Fabrizio Giulimondi  




sabato 31 gennaio 2026

"LE COSE NON DETTE" di GABRIELE MUCCINO

                                



Le cose non dette”, ultima bellissima opera di Gabriele Muccino, si colloca ampiamente nella tradizione cineastica drammatica del Regista romano che, con varie intensità, sfumature e tinte, giganteggia dal 1998 nel cinema italiano. “Le cose non dette” non possiede l’implacabile tragicità di “La ricerca della felicità” (2006) e di “Sette anime” (2008), ma riprende gli spunti artistici, interpretativi e narrativi di “L’ultimo bacio (2001) e di “Baciami ancora” (2010).

La visione destrutturante della famiglia e dei rapporti di coppia incide non con il bisturi ma con il machete sui legami amorosi (o presunti tali) dei protagonisti della storia. Lo sguardo di Muccino - immerso in una luce arabeggiante radiosa e cupa – indugia ad analizzare le dinamiche che governano le vite interiori ed esteriori dei coniugi Carlo (uno Stefano Accorsi che riprende in pieno la mimica disperata e persa nel vuoto di “L’ultimo bacio”) ed Elisa (la bella e dai modi eleganti e raffinati Miriam Leone) e dei coniugi Paolo (un sempre intenso Claudio Santamaria) e Anna (Carolina Crescentini, straordinariamente “fuori di testa”), insieme alla figlia Vittoria (Margherita Pantaleo). Outsider è Blu, amante fragile e pericolosa di Carlo (Beatrice Savigniani).

Il set è Tangeri in Marocco, città intellettuale e bohémien, dove la vacanza delle due famiglie esplode in un finale allo stesso tempo verdiano e shakespeariano. La patologica follia intrisa di cattiveria di Anna devasta la personalità della figlia Vittoria, macera il marito Paolo, imputridisce il rapporto di (pseudo-) amicizia con Carlo ed Elisa. Sono i sentimenti senzapelle di Carlo per Blu a fare da detonatore al coup de théâtre finale: la vita non è forse un concatenarsi di coup de théâtre?
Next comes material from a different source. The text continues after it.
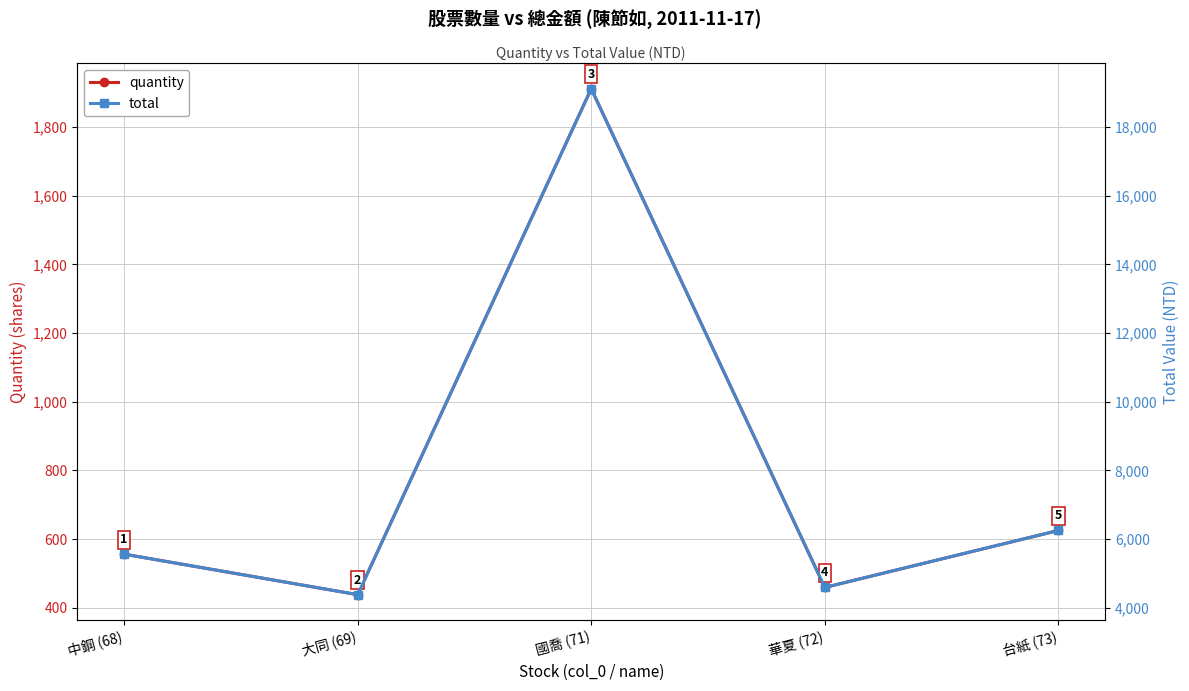

Between 大同 (69) and 中鋼 (68), which is larger?

中鋼 (68)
Elisa e Paolo sono anime vere, pulite, sincere, capaci di sentimenti profondi e autentici. Elisa e Paolo sono vittime dei disturbi psichici di Anna e degli impeti brutalmente passionali di Carlo e Blu e putrescenti di Vittoria.

L’alibi, vocabolo gettato apparentemente per caso in mezzo ai dialoghi serrati e ansiogeni, assume una chiave di lettura decisiva.